Quoted passage:
==*==
They spent the day in the office, discussing their leaflet and the Peoples’ Peace Treaty with Scott’s staff and visiting constituents. According to Ackelsberg, the group was consistently non-disruptive, not even attempting to force conversation on those unwilling to listen. He said the group was told several times that they were welcome to stay in the office. 

At 4 p.m. a reporter who had been with them and another group sitting-in at Scott’s Capitol office informed the group that the Senator was now in Washington.

But when the group asked Administrative Assistant Martin Hamburger if they could see Scott, the aid replied: “The senator has seen groups before.” The students interpreted this remark to mean that Scott felt that he had already heard the anti-war position and no longer saw the necessity of dialogue.

At 5 p.m., however, Hamburger returned to say he might be able to rearrange a 10- or 15-minute session for the group if they would then agree to leave the office. The protestors replied that their leaving was contingent upon Scott;s statement of intent to work against the war, not simply upon a meeting, and on those terms Hamburger said a meeting could not be arranged.

After this discussion, the senator’s staff began to tell the press that the demonstrators had refused an offer to meet with Scott. 

Just after 5 p.m., Hamburger told the vigilers that the office was “closed,” and that they could stay the night, so long as they did not return to the office if they left at any time.

They stayed the night, accompanied in shifts by three members of Scott’s staff. 

At 9 a.m. Hamburger returned to say the office would be “closed” all day. At that time Myers and Effinger, two of the students who had planned to avoid arrest, left the office.

Five minutes later, three Capitol police entered to inform the three remaining vigilers that they would soon be arrested on the relatively serious charge of unlawful entry. At this point, Einiger and a non-student demonstrator also left the office to avoid arrest.
==*==
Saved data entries
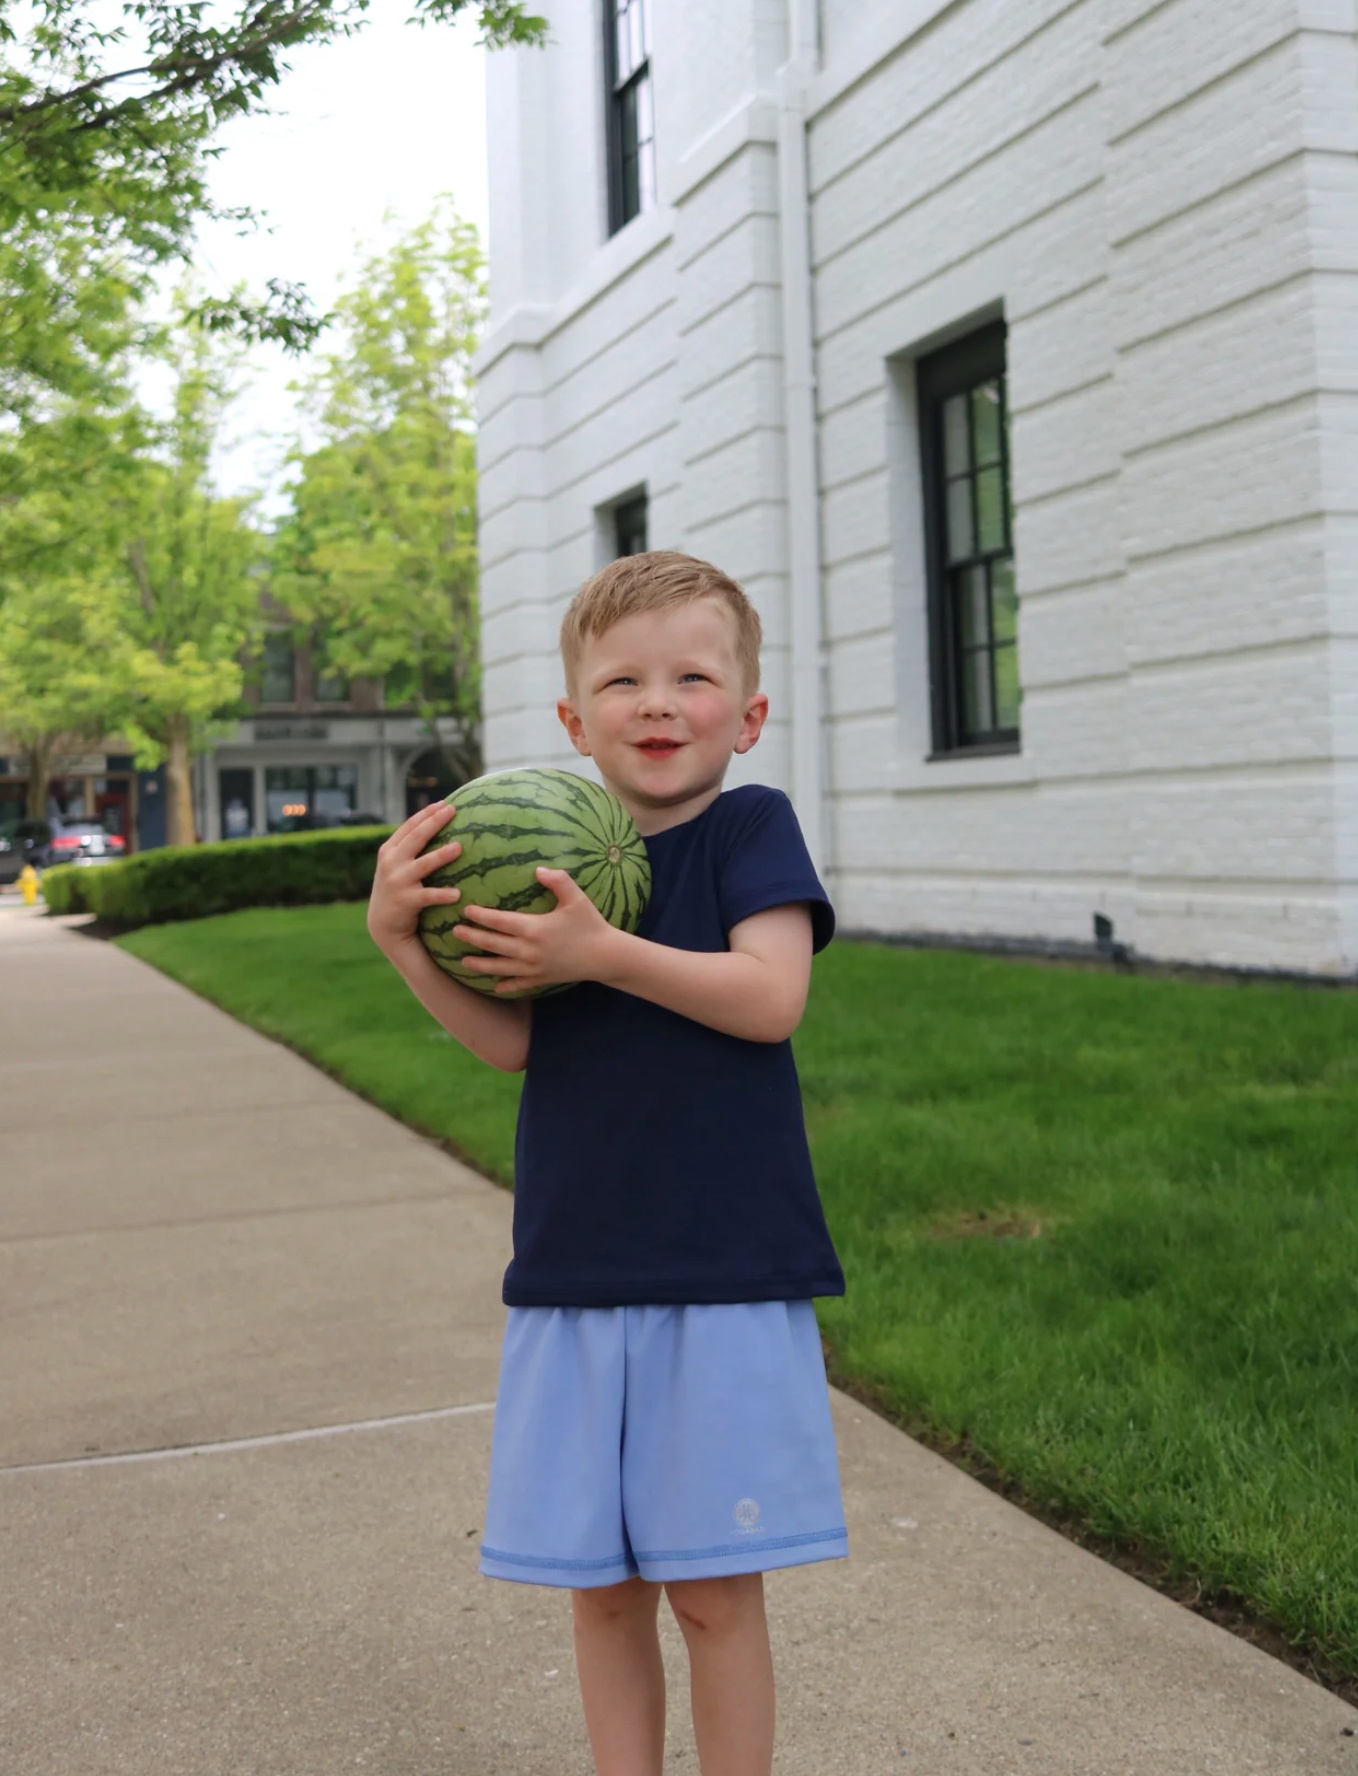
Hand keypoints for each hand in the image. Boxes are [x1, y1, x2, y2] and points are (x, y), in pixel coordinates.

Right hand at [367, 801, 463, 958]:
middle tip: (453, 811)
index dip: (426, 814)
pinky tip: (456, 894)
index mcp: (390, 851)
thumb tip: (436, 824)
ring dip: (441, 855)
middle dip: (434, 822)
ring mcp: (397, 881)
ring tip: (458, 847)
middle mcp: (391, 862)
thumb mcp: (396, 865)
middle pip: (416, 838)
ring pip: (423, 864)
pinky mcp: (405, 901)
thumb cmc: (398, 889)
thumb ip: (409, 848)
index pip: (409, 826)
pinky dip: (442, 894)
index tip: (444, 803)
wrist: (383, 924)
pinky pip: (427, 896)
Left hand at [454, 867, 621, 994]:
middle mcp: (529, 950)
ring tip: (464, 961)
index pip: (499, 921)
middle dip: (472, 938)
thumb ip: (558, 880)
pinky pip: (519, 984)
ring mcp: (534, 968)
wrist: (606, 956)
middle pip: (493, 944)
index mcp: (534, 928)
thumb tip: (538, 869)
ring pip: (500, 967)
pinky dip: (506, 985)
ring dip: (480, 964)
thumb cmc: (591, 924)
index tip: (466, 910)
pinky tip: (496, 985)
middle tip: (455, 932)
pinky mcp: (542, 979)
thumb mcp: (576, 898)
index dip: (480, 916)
==*==
Repeat the part of the sit-in account starting at "They spent the" and ending at "in the office.", swapping "leaflet" for "pamphlet". The items have nothing to do with the sit-in account.

They spent the day in the office, discussing their pamphlet and the Peoples’ Peace Treaty with Scott’s staff and visiting constituents. According to Ackelsberg, the group was consistently non-disruptive, not even attempting to force conversation on those unwilling to listen. He said the group was told several times that they were welcome to stay in the office.